> [Recorded information]
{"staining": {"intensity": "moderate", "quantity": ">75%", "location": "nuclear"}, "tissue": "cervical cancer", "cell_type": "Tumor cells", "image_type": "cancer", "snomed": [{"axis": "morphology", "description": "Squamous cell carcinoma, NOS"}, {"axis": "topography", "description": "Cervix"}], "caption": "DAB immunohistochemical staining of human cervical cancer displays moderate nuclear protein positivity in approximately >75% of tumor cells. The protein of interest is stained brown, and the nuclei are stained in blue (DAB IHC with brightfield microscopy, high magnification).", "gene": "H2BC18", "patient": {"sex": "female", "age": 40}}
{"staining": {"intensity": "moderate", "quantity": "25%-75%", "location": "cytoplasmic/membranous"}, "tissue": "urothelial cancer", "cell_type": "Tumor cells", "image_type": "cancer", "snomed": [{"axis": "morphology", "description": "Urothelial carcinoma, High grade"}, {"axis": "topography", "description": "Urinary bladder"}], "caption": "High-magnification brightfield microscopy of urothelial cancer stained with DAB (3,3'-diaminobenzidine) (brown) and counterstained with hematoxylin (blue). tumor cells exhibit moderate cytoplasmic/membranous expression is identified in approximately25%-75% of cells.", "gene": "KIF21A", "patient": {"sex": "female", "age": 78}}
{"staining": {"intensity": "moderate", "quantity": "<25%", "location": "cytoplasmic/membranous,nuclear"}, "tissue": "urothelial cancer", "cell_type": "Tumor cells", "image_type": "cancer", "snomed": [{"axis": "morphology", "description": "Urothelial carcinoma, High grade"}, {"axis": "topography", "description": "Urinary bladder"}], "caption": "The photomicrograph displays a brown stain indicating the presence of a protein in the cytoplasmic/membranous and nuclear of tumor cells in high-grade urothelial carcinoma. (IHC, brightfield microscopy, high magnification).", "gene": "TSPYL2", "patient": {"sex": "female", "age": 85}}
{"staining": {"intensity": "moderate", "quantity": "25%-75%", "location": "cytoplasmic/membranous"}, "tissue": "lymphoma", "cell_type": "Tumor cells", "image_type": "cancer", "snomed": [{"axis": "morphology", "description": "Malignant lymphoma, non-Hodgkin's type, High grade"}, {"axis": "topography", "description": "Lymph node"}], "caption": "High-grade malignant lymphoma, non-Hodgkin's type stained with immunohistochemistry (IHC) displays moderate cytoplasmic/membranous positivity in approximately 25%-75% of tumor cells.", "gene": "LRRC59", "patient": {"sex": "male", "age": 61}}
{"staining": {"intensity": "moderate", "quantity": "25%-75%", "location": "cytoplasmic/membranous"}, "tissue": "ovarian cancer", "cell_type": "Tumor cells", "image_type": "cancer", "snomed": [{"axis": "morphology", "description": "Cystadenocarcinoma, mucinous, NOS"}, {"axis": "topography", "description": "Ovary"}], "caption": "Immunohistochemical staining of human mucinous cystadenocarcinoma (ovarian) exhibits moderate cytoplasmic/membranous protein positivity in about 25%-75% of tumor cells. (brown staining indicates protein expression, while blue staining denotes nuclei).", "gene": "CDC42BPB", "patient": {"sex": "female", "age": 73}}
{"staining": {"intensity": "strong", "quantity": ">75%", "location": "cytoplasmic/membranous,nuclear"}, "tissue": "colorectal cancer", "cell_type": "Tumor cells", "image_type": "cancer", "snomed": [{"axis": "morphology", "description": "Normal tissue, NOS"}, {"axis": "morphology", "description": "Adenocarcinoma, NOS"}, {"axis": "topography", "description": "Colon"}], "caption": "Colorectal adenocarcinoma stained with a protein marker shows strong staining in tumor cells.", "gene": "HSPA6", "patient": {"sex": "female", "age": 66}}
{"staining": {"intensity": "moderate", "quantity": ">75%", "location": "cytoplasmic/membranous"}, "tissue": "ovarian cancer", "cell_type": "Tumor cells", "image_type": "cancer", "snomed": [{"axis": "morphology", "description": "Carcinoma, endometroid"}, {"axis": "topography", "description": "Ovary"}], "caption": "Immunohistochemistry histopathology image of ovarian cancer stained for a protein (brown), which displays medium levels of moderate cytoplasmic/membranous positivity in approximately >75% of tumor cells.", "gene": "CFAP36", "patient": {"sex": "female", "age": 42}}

> [What the task asks] Copy the records above exactly as written.

> [Exercise result]
{"staining": {"intensity": "moderate", "quantity": ">75%", "location": "nuclear"}, "tissue": "cervical cancer", "cell_type": "Tumor cells", "image_type": "cancer", "snomed": [{"axis": "morphology", "description": "Squamous cell carcinoma, NOS"}, {"axis": "topography", "description": "Cervix"}], "caption": "DAB immunohistochemical staining of human cervical cancer displays moderate nuclear protein positivity in approximately >75% of tumor cells. The protein of interest is stained brown, and the nuclei are stained in blue (DAB IHC with brightfield microscopy, high magnification).", "gene": "H2BC18", "patient": {"sex": "female", "age": 40}}
{"staining": {"intensity": "moderate", "quantity": "25%-75%", "location": "cytoplasmic/membranous"}, "tissue": "urothelial cancer", "cell_type": "Tumor cells", "image_type": "cancer", "snomed": [{"axis": "morphology", "description": "Urothelial carcinoma, High grade"}, {"axis": "topography", "description": "Urinary bladder"}], "caption": "High-magnification brightfield microscopy of urothelial cancer stained with DAB (3,3'-diaminobenzidine) (brown) and counterstained with hematoxylin (blue). tumor cells exhibit moderate cytoplasmic/membranous expression is identified in approximately25%-75% of cells.", "gene": "KIF21A", "patient": {"sex": "female", "age": 78}}
{"staining": {"intensity": "moderate", "quantity": "<25%", "location": "cytoplasmic/membranous,nuclear"}, "tissue": "urothelial cancer", "cell_type": "Tumor cells", "image_type": "cancer", "snomed": [{"axis": "morphology", "description": "Urothelial carcinoma, High grade"}, {"axis": "topography", "description": "Urinary bladder"}], "caption": "The photomicrograph displays a brown stain indicating the presence of a protein in the cytoplasmic/membranous and nuclear of tumor cells in high-grade urothelial carcinoma. (IHC, brightfield microscopy, high magnification).", "gene": "TSPYL2", "patient": {"sex": "female", "age": 85}}
{"staining": {"intensity": "moderate", "quantity": "25%-75%", "location": "cytoplasmic/membranous"}, "tissue": "lymphoma", "cell_type": "Tumor cells", "image_type": "cancer", "snomed": [{"axis": "morphology", "description": "Malignant lymphoma, non-Hodgkin's type, High grade"}, {"axis": "topography", "description": "Lymph node"}], "caption": "High-grade malignant lymphoma, non-Hodgkin's type stained with immunohistochemistry (IHC) displays moderate cytoplasmic/membranous positivity in approximately 25%-75% of tumor cells.", "gene": "LRRC59", "patient": {"sex": "male", "age": 61}}
{"staining": {"intensity": "moderate", "quantity": "25%-75%", "location": "cytoplasmic/membranous"}, "tissue": "ovarian cancer", "cell_type": "Tumor cells", "image_type": "cancer", "snomed": [{"axis": "morphology", "description": "Cystadenocarcinoma, mucinous, NOS"}, {"axis": "topography", "description": "Ovary"}], "caption": "Immunohistochemical staining of human mucinous cystadenocarcinoma (ovarian) exhibits moderate cytoplasmic/membranous protein positivity in about 25%-75% of tumor cells. (brown staining indicates protein expression, while blue staining denotes nuclei).", "gene": "CDC42BPB", "patient": {"sex": "female", "age": 73}}
{"staining": {"intensity": "strong", "quantity": ">75%", "location": "cytoplasmic/membranous,nuclear"}, "tissue": "colorectal cancer", "cell_type": "Tumor cells", "image_type": "cancer", "snomed": [{"axis": "morphology", "description": "Normal tissue, NOS"}, {"axis": "morphology", "description": "Adenocarcinoma, NOS"}, {"axis": "topography", "description": "Colon"}], "caption": "Colorectal adenocarcinoma stained with a protein marker shows strong staining in tumor cells.", "gene": "HSPA6", "patient": {"sex": "female", "age": 66}}
{"staining": {"intensity": "moderate", "quantity": ">75%", "location": "cytoplasmic/membranous"}, "tissue": "ovarian cancer", "cell_type": "Tumor cells", "image_type": "cancer", "snomed": [{"axis": "morphology", "description": "Carcinoma, endometroid"}, {"axis": "topography", "description": "Ovary"}], "caption": "Immunohistochemistry histopathology image of ovarian cancer stained for a protein (brown), which displays medium levels of moderate cytoplasmic/membranous positivity in approximately >75% of tumor cells.", "gene": "CFAP36", "patient": {"sex": "female", "age": 42}}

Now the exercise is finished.